Zu der ET200B den Kanal muss man auf Stromeingang schalten ich denke das Sockenralf mit der Seite 239 im Bezug auf die ET200 recht hat, aber die Abbildung vom  Messumformer passt nicht ganz da dieser noch den 3. Draht hat der auch auf M (GND/0VDC) gehört.


----------



## Sockenralf (7 März 2010)

Hallo,

+(1) vom Meßumformer kommt auf +24V der ext. Versorgung
Ausgang Meßumformer (2) kommt auf 0.1 der ET200
0V (3) vom Meßumformer kommt auf 0V der ext. Versorgung

0.2 der ET200 kommt auf 0V der ext. Versorgung
Ma der ET200 kommt auf 0V der ext. Versorgung


*Angaben ohne Gewähr*,
aber so würde ich das im Geschäft verdrahten lassen


MfG


----------



## Sockenralf (7 März 2010)

HRMPF,

nun zu langsam :-?, aber 2:0 für die vorgeschalgene Variante



MfG


----------



## diabolo150973 (7 März 2010)

Sockenralf schrieb:


> Hallo,
> 
> Seite 239 bei Siemens dürfte das Gesuchte sein.
> 
> ...



Vielen Dank für die schnelle Antwort!!!
Wasserdruck der Heizungsanlage hier bei mir zu Hause...

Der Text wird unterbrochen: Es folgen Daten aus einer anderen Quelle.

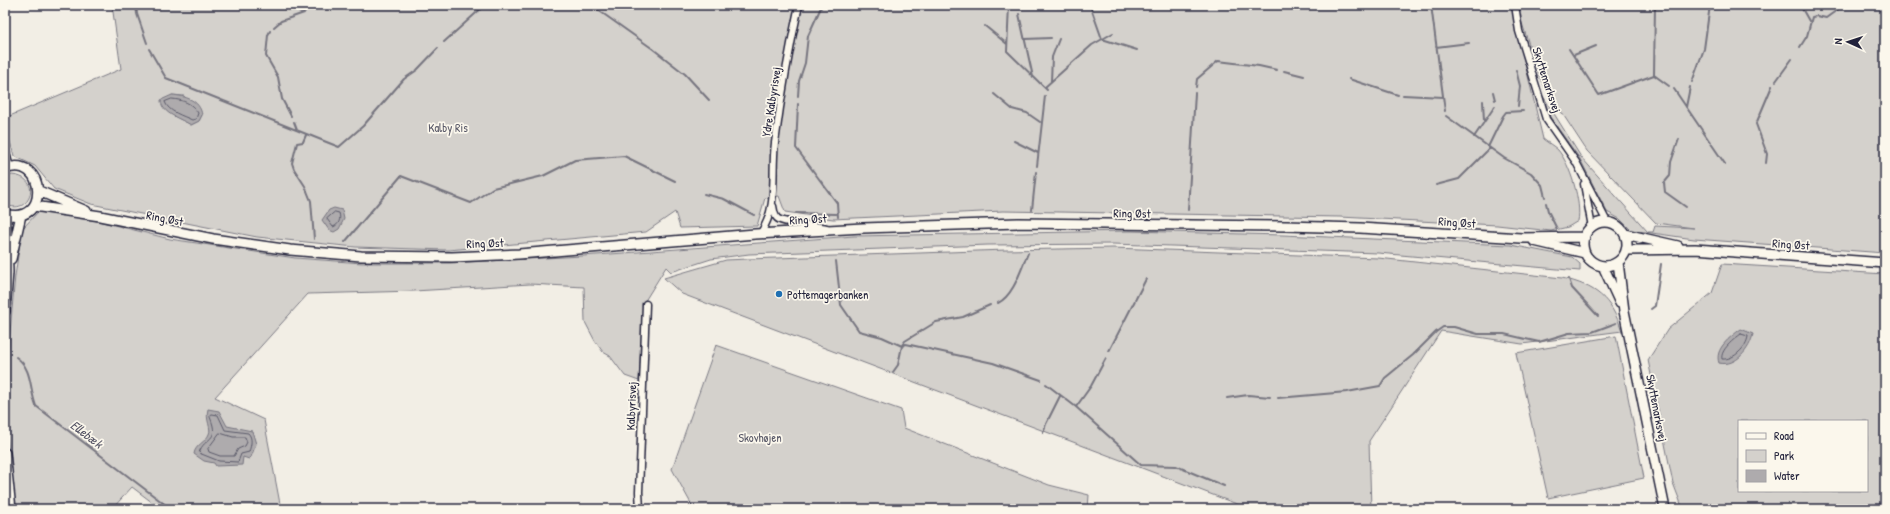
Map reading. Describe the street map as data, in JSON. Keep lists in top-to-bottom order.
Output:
{
  "streets": {
    "main road": ["Skyttemarksvej", "Ring Øst"],
    "street": ["Ydre Kalbyrisvej", "Kalbyrisvej"]
  },
  "crossings": [
    ["Skyttemarksvej", "Ring Øst"],
    ["Ydre Kalbyrisvej", "Ring Øst"]
  ],
  "water": ["Ellebæk"],
  "parks": ["Kalby Ris", "Skovhøjen"],
  "places": ["Pottemagerbanken"],
  "legend": ["Road", "Park", "Water"],
  "north": "left"
}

Heißt das jetzt bei meiner INI-Leitung

bn = externe 24V L+ auf Kontakt 1 im Stecker
bu = 0.1 der ET auf Kontakt 3 im Stecker
bk oder wh = externe Masse auf 0.2 der ET

Sind die Dinger kurzschlussfest? Nicht, dass es gleich qualmt!!!*ROFL*

Gruß,

dia


----------



## diabolo150973 (7 März 2010)

Toll... ich tippe mir hier einen Wolf und ihr habt schon x-mal neu geantwortet


----------



## diabolo150973 (7 März 2010)

Irgendwelche Einwände? Ich hoffe, ich habe es begriffen...


----------



## zotos (7 März 2010)

Sieht gut aus.


----------